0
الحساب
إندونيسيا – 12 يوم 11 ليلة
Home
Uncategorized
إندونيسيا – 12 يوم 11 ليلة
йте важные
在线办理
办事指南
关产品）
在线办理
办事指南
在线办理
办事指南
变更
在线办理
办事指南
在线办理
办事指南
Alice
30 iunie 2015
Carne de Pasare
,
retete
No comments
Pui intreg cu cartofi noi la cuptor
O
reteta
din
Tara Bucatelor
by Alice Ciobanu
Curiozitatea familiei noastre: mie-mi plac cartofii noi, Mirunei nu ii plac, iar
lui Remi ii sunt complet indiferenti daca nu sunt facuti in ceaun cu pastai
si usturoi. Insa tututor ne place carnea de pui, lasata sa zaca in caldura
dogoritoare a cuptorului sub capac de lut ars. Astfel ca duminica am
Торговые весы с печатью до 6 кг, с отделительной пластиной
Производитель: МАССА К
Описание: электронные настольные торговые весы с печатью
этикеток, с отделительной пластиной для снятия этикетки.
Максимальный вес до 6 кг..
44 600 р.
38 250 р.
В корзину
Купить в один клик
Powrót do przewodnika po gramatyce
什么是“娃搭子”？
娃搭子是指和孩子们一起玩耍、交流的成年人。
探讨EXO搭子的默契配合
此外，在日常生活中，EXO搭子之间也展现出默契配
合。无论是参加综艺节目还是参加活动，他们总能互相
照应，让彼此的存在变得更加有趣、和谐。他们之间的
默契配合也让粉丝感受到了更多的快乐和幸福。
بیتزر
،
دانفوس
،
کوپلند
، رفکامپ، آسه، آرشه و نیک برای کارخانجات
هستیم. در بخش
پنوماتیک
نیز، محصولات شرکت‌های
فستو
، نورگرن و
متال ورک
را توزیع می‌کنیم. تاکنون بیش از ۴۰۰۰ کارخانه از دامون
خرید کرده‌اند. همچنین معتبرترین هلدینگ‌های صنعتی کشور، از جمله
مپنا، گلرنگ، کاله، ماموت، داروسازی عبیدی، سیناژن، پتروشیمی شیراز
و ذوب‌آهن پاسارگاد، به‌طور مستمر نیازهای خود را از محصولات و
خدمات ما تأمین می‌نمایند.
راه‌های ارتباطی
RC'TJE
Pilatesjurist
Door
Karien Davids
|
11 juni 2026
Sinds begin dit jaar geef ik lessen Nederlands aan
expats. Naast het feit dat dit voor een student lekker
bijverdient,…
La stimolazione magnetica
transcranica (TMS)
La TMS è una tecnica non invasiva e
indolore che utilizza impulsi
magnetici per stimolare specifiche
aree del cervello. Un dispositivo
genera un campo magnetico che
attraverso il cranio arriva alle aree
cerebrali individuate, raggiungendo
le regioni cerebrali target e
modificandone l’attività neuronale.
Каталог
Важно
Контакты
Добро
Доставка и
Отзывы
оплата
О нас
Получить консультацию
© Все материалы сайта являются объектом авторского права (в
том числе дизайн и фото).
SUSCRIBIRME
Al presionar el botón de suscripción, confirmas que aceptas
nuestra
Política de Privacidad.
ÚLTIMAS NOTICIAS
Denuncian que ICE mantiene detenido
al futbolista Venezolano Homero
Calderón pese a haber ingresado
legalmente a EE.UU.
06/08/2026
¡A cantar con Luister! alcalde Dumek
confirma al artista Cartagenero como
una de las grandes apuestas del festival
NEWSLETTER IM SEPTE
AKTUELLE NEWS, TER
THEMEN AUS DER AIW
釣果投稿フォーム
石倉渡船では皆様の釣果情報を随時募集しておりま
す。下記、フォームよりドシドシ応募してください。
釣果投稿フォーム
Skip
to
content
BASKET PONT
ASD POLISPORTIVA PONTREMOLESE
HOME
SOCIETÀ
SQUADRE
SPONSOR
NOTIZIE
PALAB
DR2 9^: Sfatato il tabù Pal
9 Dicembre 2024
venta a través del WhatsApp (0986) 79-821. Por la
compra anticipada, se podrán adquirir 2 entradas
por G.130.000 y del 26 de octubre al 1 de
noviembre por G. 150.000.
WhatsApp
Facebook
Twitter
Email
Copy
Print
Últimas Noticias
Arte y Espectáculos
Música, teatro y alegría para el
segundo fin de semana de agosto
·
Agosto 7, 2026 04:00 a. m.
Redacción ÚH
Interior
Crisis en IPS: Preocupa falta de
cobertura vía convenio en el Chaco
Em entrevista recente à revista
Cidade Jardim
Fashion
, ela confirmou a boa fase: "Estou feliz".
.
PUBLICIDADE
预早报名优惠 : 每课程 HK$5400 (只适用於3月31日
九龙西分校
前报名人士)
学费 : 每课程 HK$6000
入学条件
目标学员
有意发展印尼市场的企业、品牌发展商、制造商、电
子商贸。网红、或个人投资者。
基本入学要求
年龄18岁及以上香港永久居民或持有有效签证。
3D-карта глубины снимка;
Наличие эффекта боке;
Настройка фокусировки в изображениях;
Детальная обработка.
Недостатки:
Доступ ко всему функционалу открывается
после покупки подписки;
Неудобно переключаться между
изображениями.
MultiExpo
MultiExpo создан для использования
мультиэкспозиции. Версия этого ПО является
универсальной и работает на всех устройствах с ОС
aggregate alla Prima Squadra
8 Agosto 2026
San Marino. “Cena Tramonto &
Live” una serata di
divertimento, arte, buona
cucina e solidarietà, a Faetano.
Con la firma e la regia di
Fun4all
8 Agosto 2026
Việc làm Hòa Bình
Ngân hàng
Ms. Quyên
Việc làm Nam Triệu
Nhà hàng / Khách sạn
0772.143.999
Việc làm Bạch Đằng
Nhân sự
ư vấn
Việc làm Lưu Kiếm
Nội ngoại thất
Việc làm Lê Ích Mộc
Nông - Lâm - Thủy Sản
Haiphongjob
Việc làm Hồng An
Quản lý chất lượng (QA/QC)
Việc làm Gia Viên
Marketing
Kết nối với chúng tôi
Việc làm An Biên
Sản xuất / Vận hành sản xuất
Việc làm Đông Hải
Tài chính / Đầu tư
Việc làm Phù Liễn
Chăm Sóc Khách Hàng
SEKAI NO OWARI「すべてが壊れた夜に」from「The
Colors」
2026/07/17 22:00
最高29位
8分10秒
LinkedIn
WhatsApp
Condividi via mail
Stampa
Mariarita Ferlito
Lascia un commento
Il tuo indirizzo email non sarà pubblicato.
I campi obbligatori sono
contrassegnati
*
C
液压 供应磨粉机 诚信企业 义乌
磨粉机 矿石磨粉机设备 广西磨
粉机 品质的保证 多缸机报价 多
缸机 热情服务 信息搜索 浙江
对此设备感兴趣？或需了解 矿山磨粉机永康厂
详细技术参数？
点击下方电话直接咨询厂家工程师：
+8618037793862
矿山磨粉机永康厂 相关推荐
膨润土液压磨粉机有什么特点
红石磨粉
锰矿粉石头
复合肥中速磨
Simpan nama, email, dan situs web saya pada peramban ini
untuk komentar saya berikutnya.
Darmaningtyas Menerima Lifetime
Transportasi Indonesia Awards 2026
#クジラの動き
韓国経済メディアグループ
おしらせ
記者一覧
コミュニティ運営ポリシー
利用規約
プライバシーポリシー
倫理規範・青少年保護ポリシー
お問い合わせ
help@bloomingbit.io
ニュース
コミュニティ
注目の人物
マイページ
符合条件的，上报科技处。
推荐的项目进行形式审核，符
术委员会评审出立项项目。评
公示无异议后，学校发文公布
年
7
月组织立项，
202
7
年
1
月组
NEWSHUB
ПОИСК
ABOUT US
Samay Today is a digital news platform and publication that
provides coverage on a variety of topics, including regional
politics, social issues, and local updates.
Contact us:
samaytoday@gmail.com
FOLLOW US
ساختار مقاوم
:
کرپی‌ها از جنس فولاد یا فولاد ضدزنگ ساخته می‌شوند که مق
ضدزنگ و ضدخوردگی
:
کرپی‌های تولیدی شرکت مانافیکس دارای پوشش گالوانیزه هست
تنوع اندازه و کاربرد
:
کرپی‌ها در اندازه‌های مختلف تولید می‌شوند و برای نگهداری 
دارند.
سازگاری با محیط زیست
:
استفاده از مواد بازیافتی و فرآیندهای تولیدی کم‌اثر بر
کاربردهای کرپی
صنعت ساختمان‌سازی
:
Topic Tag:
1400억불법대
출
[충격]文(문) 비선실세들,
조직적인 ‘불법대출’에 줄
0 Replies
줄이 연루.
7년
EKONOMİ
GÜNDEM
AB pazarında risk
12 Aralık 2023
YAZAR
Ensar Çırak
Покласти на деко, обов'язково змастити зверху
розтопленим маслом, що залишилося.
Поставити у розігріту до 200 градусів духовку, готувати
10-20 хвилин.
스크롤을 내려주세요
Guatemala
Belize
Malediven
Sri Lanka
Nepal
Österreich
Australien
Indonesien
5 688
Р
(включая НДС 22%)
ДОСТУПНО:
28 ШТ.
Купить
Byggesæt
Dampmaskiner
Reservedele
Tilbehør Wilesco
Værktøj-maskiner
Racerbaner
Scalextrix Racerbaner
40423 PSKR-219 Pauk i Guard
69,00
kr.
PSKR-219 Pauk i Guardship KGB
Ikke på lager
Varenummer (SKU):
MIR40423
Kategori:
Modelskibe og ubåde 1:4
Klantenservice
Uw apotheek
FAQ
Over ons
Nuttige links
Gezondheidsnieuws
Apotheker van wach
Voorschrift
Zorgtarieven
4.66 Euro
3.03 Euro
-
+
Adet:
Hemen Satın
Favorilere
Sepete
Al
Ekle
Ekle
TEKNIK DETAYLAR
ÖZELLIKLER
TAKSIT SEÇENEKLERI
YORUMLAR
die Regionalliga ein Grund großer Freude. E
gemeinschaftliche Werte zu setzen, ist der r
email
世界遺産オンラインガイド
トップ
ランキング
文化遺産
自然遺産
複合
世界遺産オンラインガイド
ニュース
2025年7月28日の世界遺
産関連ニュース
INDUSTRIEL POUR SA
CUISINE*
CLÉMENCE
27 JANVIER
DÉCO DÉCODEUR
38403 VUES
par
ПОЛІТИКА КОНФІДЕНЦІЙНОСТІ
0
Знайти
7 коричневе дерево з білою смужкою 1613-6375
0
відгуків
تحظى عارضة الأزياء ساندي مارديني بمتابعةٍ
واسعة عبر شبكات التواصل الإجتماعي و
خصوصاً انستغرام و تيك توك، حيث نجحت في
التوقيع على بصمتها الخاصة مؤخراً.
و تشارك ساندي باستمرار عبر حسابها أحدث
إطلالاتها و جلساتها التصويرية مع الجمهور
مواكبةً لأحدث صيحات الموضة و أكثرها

## The problem
Tally the lines that hold the word "شوند" in the listing, and give the tally with nothing else.

## Solution to the problem
2